Monica Samuels and J.C. Conklin refuse to play that game, and instead offer up practical advice for women trying to negotiate the terrain in their own way, without sacrificing work or home or blaming other women for the difficulties involved. It’s a welcome approach to helping women think about their careers and what they might look like after having kids, without confining them to an either/or housewife/CEO choice. Samuels, an environmental attorney, and Conklin, a journalist, outline strategies on proposing part-time work, maintaining networks and contacts, and having realistic expectations for quitting, mothering at home, and returning to work. The audience for this information is clearly professional, educated, partnered women, with no mention of single mothers or less traditional careers, but for its target niche, the book is quite useful.

Surprisingly, Samuels is a former G.W. Bush campaign worker, and the examples the authors cite throughout the book are either nonpartisan or powerful Republican women like Karen Hughes, the Bush confidante famous for leaving the White House temporarily to return to her home and family in Texas. However, both authors are careful not to espouse any particular political theories in conjunction with work and family issues. By the book’s prologue, the authors are acknowledging that no one wants to turn back the clock on gender equity in the workplace, but also that today’s “women’s movement” needs to also address those women who want to sequence in and out of the workplace. This careful omission carries even into the book’s resource section, neglecting to mention the number of national women’s groups already working on those issues, including Mothers and More. Still, its intended audience will certainly find it enlightening.

Jackie Regales Amazon

+ + + +

The Imperfect Mom: Candid Confessions of Mothers Living in the Real World
by Therese J. Borchard (editor)
Broadway, April 2006, 214 pages, $12.95

Every mother has one: a story of a mishap or misadventure with your kids, the time you weren’t looking or listening, of the broken dishes or VCRs or even limbs that followed. Borchard’s brainstorm for the Imperfect Mom anthology came after a child she was watching ended up in the Chesapeake Bay, after her own kid pushed him. Luckily a stranger came to their aid and rescued the toddler, and all was well that ended well.

The anthology begins with Borchard’s own story, told in her breezy, chatty style that sets the engaging mother-to-mother tone of the rest of book. “Candid confessions,” the book’s subtitle tells us, and the essays deliver on that promise. Each one is a light and funny antidote to the moments of shame and guilt that most mothers remember experiencing at some point during their motherhood journey. Happily, it is also free of those above-mentioned “mommy wars”. Everyone is imperfect here, and everyone is on your team.

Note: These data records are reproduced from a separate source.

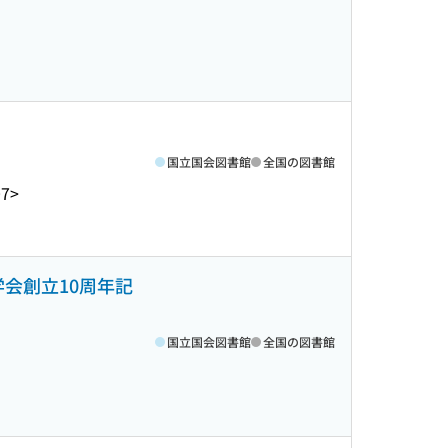
国立国会図書館
全国の図書館
07>
学会創立10周年記
国立国会図書館
全国の図書館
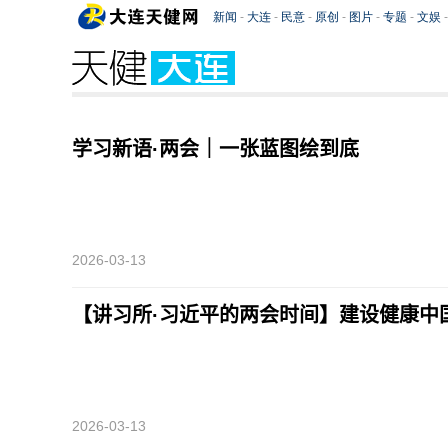
学习新语·两会｜一张蓝图绘到底
2026-03-13
【讲习所·习近平的两会时间】建设健康中国
2026-03-13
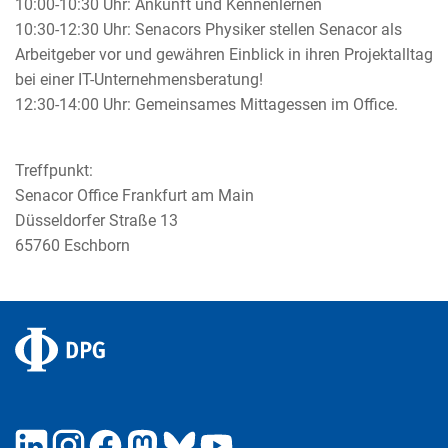
10:00-10:30 Uhr: Ankunft und Kennenlernen
10:30-12:30 Uhr: Senacors Physiker stellen Senacor als
Arbeitgeber vor und gewähren Einblick in ihren Projektalltag
bei einer IT-Unternehmensberatung!
12:30-14:00 Uhr: Gemeinsames Mittagessen im Office.
Treffpunkt:
Senacor Office Frankfurt am Main
Düsseldorfer Straße 13
65760 Eschborn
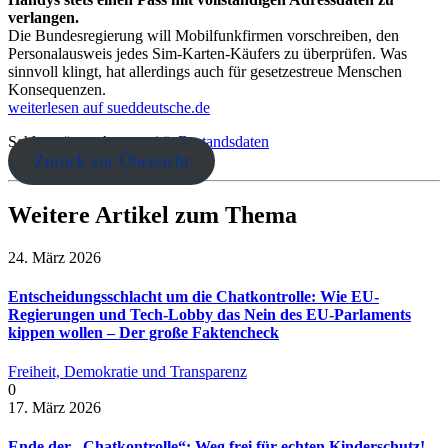
verlangen.
Die Bundesregierung will Mobilfunkfirmen vorschreiben, den
Personalausweis jedes Sim-Karten-Käufers zu überprüfen. Was
sinnvoll klingt, hat allerdings auch für gesetzestreue Menschen
Konsequenzen.
weiterlesen auf sueddeutsche.de
Schlagwörter:
Anonymität
Bestandsdaten
Zurück zur Übersicht
Weitere Artikel zum Thema
24. März 2026
Entscheidungsschlacht um die Chatkontrolle: Wie EU-
Regierungen und Tech-Lobby das Nein des EU-Parlaments
kippen wollen – Der große Faktencheck
Freiheit, Demokratie und Transparenz
0
17. März 2026
Ende der „Chatkontrolle“: Weg frei für echten Kinderschutz!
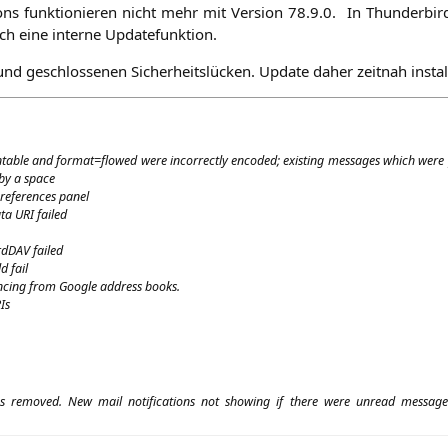
ns funk­tio­nie­ren nicht mehr mit Ver­si­on 78.9.0. In Thun­der­bir
uch eine inter­ne Updatefunktion.
und geschlos­se­nen Sicher­heits­lü­cken. Update daher zeit­nah instal
in­ta­ble and format=flowed were incor­rect­ly encoded; exis­ting mes­sa­ges which were p
 by a space
e­fe­ren­ces panel
ata
URI
failed
d­DAV failed
d fail
­cing from Goog­le address books.
Is
remo­ved. New mail noti­fi­ca­ti­ons not show­ing if the­re were unread mes­sa­g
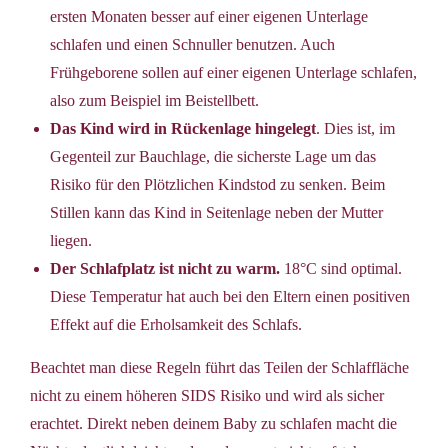
ersten Monaten besser auf einer eigenen Unterlage
schlafen und einen Schnuller benutzen. Auch
Frühgeborene sollen auf einer eigenen Unterlage schlafen,
also zum Beispiel im Beistellbett.
Das Kind wird in Rückenlage hingelegt
. Dies ist, im
Gegenteil zur Bauchlage, die sicherste Lage um das
Risiko für den Plötzlichen Kindstod zu senken. Beim
Stillen kann das Kind in Seitenlage neben der Mutter
liegen.
Der Schlafplatz ist nicht zu warm.
18°C sind optimal.
Diese Temperatur hat auch bei den Eltern einen positiven
Effekt auf die Erholsamkeit des Schlafs.
Beachtet man diese Regeln führt das Teilen der Schlaffläche
nicht zu einem höheren SIDS Risiko und wird als sicher
erachtet. Direkt neben deinem Baby zu schlafen macht die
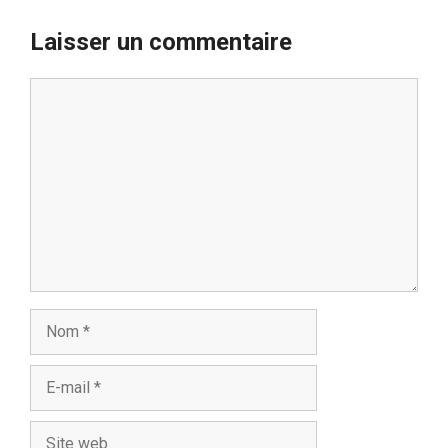
Laisser un commentaire
Commentaire
Nom
E-
mail
Site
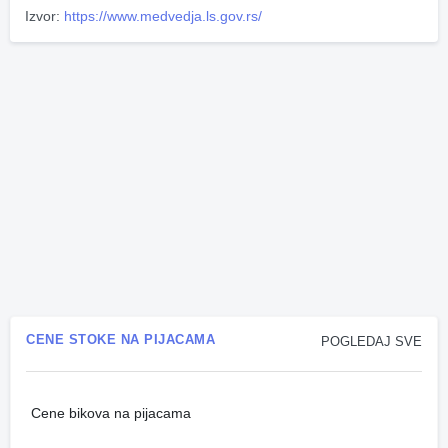
Izvor:
https://www.medvedja.ls.gov.rs/
CENE STOKE NA PIJACAMA
POGLEDAJ SVE
Cene bikova na pijacama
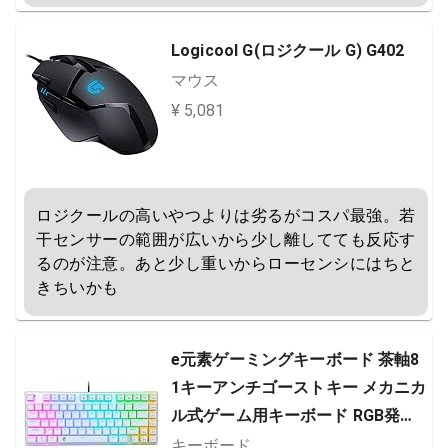
Logicool G(ロジクール G) G402
マウス
¥ 5,081
ロジクールの高いやつよりは劣るがコスパ最強。若
干センサーの範囲が広いから少し離してても反応す
るのが注意。あと少し重いからローセンシにはちと
きちいかも
e元素ゲーミングキーボード 茶軸8
1キーアンチゴーストキー メカニカ
ル式ゲーム用キーボード RGB発光L
EDバックライト付き 英語配列USB
キーボード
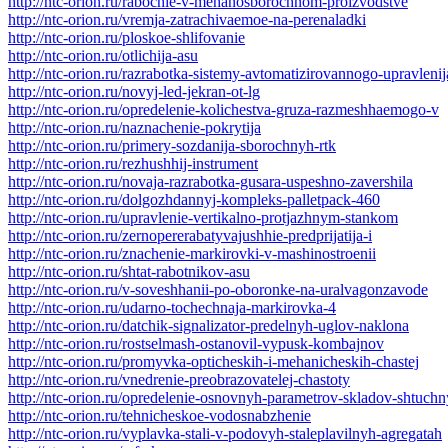
http://ntc-orion.ru/rabochie-v-mehanosborochnom-proizvodstve
http://ntc-orion.ru/vremja-zatrachivaemoe-na-perenaladki
http://ntc-orion.ru/ploskoe-shlifovanie
http://ntc-orion.ru/otlichija-asu
http://ntc-orion.ru/razrabotka-sistemy-avtomatizirovannogo-upravlenij
http://ntc-orion.ru/novyj-led-jekran-ot-lg
http://ntc-orion.ru/opredelenie-kolichestva-gruza-razmeshhaemogo-v
http://ntc-orion.ru/naznachenie-pokrytija
http://ntc-orion.ru/primery-sozdanija-sborochnyh-rtk
http://ntc-orion.ru/rezhushhij-instrument
http://ntc-orion.ru/novaja-razrabotka-gusara-uspeshno-zavershila
http://ntc-orion.ru/dolgozhdannyj-kompleks-palletpack-460
http://ntc-orion.ru/upravlenie-vertikalno-protjazhnym-stankom
http://ntc-orion.ru/zernopererabatyvajushhie-predprijatija-i
http://ntc-orion.ru/znachenie-markirovki-v-mashinostroenii
http://ntc-orion.ru/shtat-rabotnikov-asu
http://ntc-orion.ru/v-soveshhanii-po-oboronke-na-uralvagonzavode
http://ntc-orion.ru/udarno-tochechnaja-markirovka-4
http://ntc-orion.ru/datchik-signalizator-predelnyh-uglov-naklona
http://ntc-orion.ru/rostselmash-ostanovil-vypusk-kombajnov
http://ntc-orion.ru/promyvka-opticheskih-i-mehanicheskih-chastej
http://ntc-orion.ru/vnedrenie-preobrazovatelej-chastoty
http://ntc-orion.ru/opredelenie-osnovnyh-parametrov-skladov-shtuch
http://ntc-orion.ru/tehnicheskoe-vodosnabzhenie
http://ntc-orion.ru/vyplavka-stali-v-podovyh-staleplavilnyh-agregatah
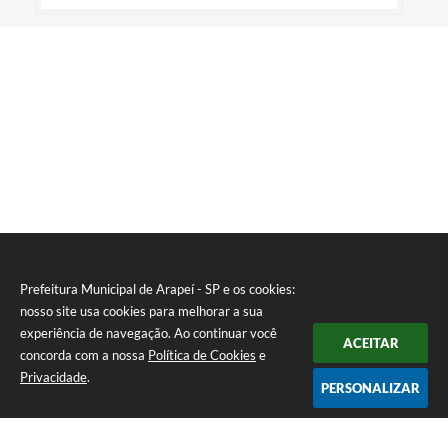
Prefeitura Municipal de Arapeí - SP e os cookies:
nosso site usa cookies para melhorar a sua
experiência de navegação. Ao continuar você
ACEITAR
concorda com a nossa
Política de Cookies
e
Privacidade
.
PERSONALIZAR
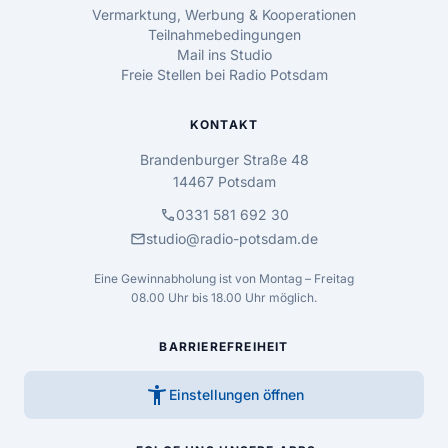
Vermarktung, Werbung & Kooperationen
Teilnahmebedingungen
Mail ins Studio
Freie Stellen bei Radio Potsdam
KONTAKT
Brandenburger Straße 48
14467 Potsdam
call
0331 581 692 30
mail
studio@radio-potsdam.de
Eine Gewinnabholung ist von Montag – Freitag
08.00 Uhr bis 18.00 Uhr möglich.
BARRIEREFREIHEIT
accessibility_new
Einstellungen öffnen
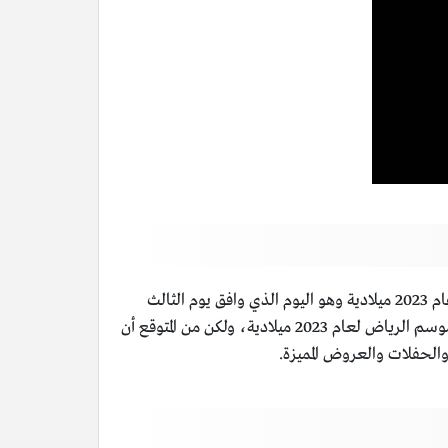
بدأت النسخة الرابعة من موسم الرياض في المملكة العربية السعودية في يوم الثامن والعشرين من شهر أكتوبر تشرين الأول من عام 2023 ميلادية وهو اليوم الذي وافق يوم الثالث
عشر من شهر ربيع الآخر من عام 1445 هجرية، ولم تقم الجهات المختصة في موسم الرياض بتحديد الموعد الذي سوف ينتهي به موسم الرياض لعام 2023 ميلادية، ولكن من المتوقع أن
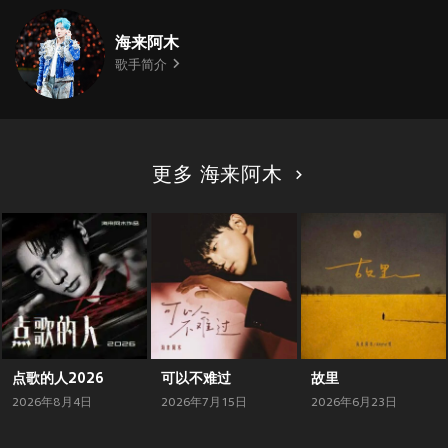
海来阿木
歌手简介
更多 海来阿木
点歌的人2026
可以不难过
故里
2026年8月4日
2026年7月15日
2026年6月23日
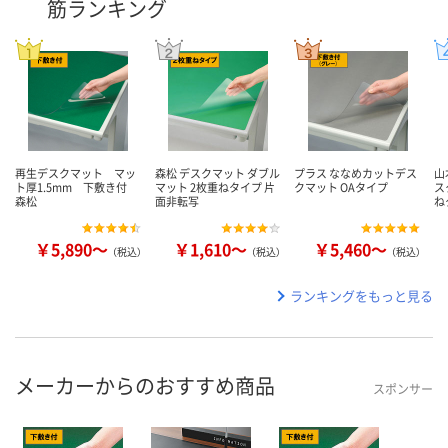
筋ランキング
再生デスクマット マッ
森松 デスクマット ダブル
プラス ななめカットデス
山
ト厚1.5mm 下敷き付
マット 2枚重ねタイプ 片
クマット OAタイプ
ス
森松
面非転写
ね
￥5,890～
￥1,610～
￥5,460～
（税込）
（税込）
（税込）
ランキングをもっと見る
メーカーからのおすすめ商品
スポンサー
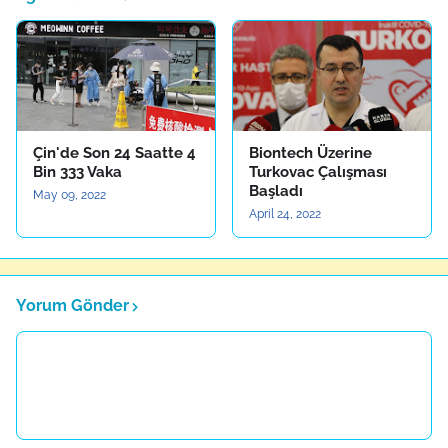
Çin'de Son 24 Saatte 4
Biontech Üzerine
Bin 333 Vaka
Turkovac Çalışması
Başladı
May 09, 2022
April 24, 2022
Yorum Gönder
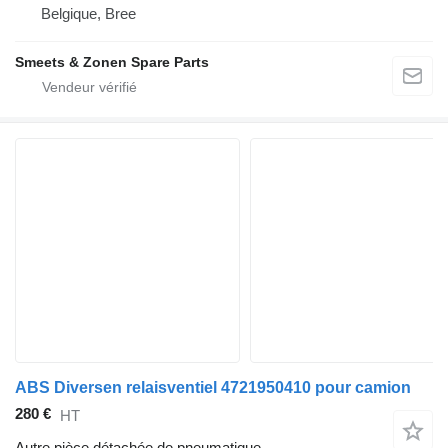
Belgique, Bree
Smeets & Zonen Spare Parts
ABS Diversen relaisventiel 4721950410 pour camion
280 €
HT
Autre pièce détachée de pneumatique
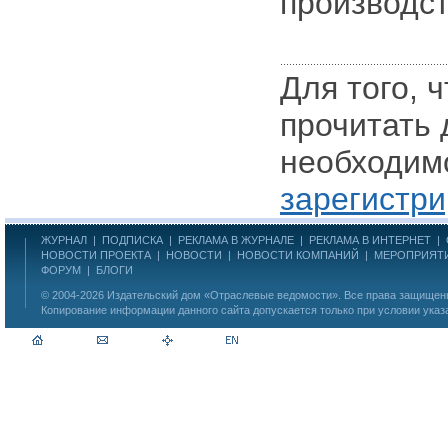
производст
Для того, 
прочитать 
необходим
зарегистри
ЖУРНАЛ
|
ПОДПИСКА
|
РЕКЛАМА В ЖУРНАЛЕ
|
РЕКЛАМА В ИНТЕРНЕТ
|
НОВОСТИ ПРОЕКТА
|
НОВОСТИ
|
НОВОСТИ КОМПАНИЙ
|
МЕРОПРИЯТ
ФОРУМ
|
БЛОГИ
© 2004-2026
Издательский дом «Отраслевые ведомости»
. Все права защище
Копирование информации данного сайта допускается только при условии указ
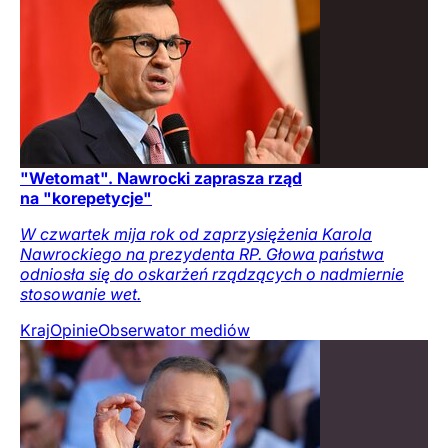
"Wetomat". Nawrocki zaprasza rząd
na "korepetycje"
W czwartek mija rok od zaprzysiężenia Karola
Nawrockiego na prezydenta RP. Głowa państwa
odniosła się do oskarżeń rządzących o nadmiernie
stosowanie wet.
Kraj
Opinie
Obserwator mediów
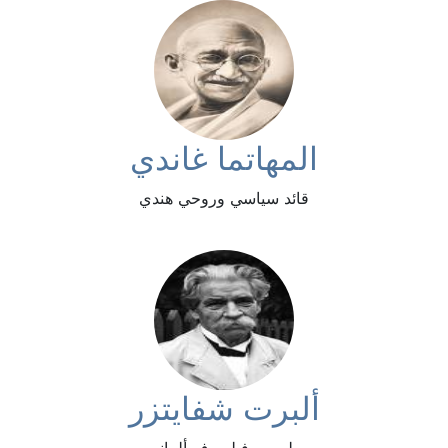
المهاتما غاندي
قائد سياسي وروحي هندي
ألبرت شفايتزر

There are familiar names among the authors, many of whom have published their own books on motherhood. Muffy Mead-Ferro here recounts a tale of a “slacker summer,” which dovetails nicely with her books, which thus far include Confessions of a Slacker Mom and of a Slacker Wife. Jacquelyn Mitchard’s Deep End of the Ocean was the first Oprah book of them all, and her writing here gives the reader a peek into a window of time before Oprah came knocking and when Mitchard was expelled from her kids’ car pool. Mothershock was Andrea Buchanan’s first book, which she has since followed up with three anthologies, all for Seal Press, It’s a Boy, It’s a Girl and Literary Mama, from the website of the same name. Buchanan’s essay is eye-catchingly titled, “Dirty Laundry Saved My Baby’s Life,” and well, you know, it did. These essays are just as polished and witty as you would expect, and if you’re a mother like me, you’ve got some more funny anecdotes to cheer yourself with or to share with friends.

The only sour note comes with “Hole Blowing,” by established memoir writer Ayun Halliday, the only writer in the anthology who chose to write an essay about imperfect moms, but not necessarily herself. Otherwise, the anthology is a well-packaged reminder that you’re not the only one who ever played a silly game with your kids that landed one in the emergency room — just ask Judith Newman, one of the many contributors and Imperfect Moms.